Work instructions » The answer must consist solely of the lines from the line with "Отзывы о магазине" to the end of the data below, transcribed exactly and with no pictures.

= Beginning of Section =

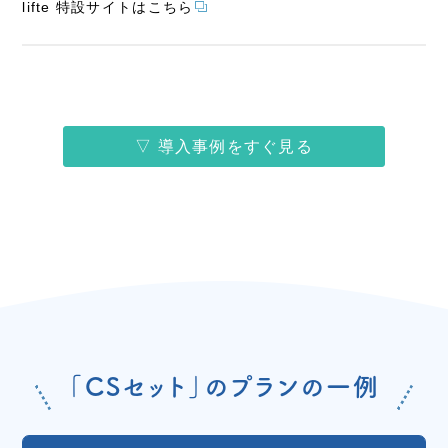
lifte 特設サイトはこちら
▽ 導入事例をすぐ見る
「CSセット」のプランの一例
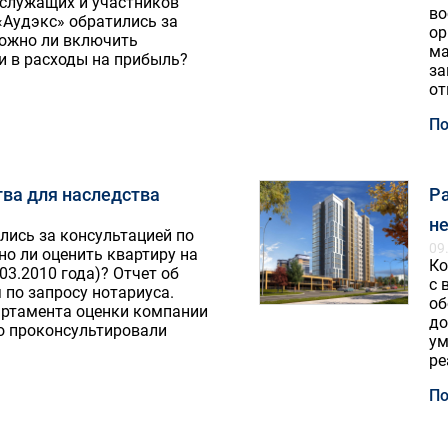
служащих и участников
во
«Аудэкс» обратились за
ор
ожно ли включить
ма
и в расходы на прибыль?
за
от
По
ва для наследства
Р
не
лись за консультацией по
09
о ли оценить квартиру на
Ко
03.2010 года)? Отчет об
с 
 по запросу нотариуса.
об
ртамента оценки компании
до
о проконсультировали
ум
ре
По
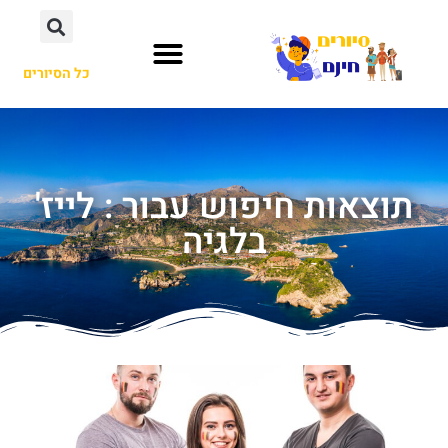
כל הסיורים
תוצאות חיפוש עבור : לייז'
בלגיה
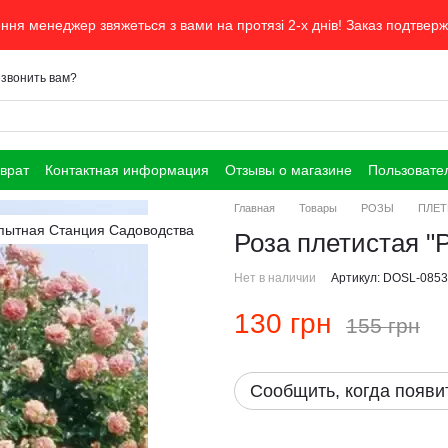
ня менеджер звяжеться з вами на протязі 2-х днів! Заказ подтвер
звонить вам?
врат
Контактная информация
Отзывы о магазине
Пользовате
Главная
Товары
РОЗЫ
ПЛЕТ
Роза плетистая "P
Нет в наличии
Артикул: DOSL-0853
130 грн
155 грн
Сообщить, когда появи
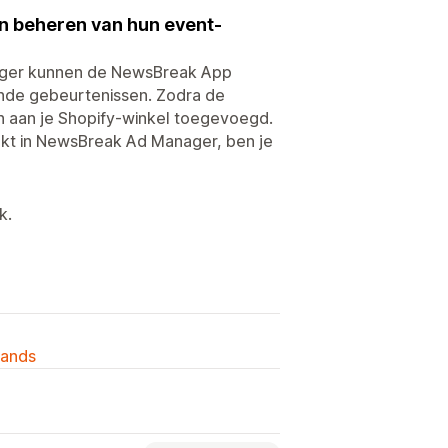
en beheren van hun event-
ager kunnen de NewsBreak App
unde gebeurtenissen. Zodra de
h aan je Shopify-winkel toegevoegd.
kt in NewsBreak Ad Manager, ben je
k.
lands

= End of Section =

Completed exercise »
Отзывы о магазине
Пользовате
Главная
Товары
РОЗЫ
ПЛЕТ
Роза плетистая "P
Нет в наличии
Артикул: DOSL-0853
130 грн
155 грн
Сообщить, когда появи
en beheren van hun event-
ager kunnen de NewsBreak App
unde gebeurtenissen. Zodra de
h aan je Shopify-winkel toegevoegd.
kt in NewsBreak Ad Manager, ben je
k.
lands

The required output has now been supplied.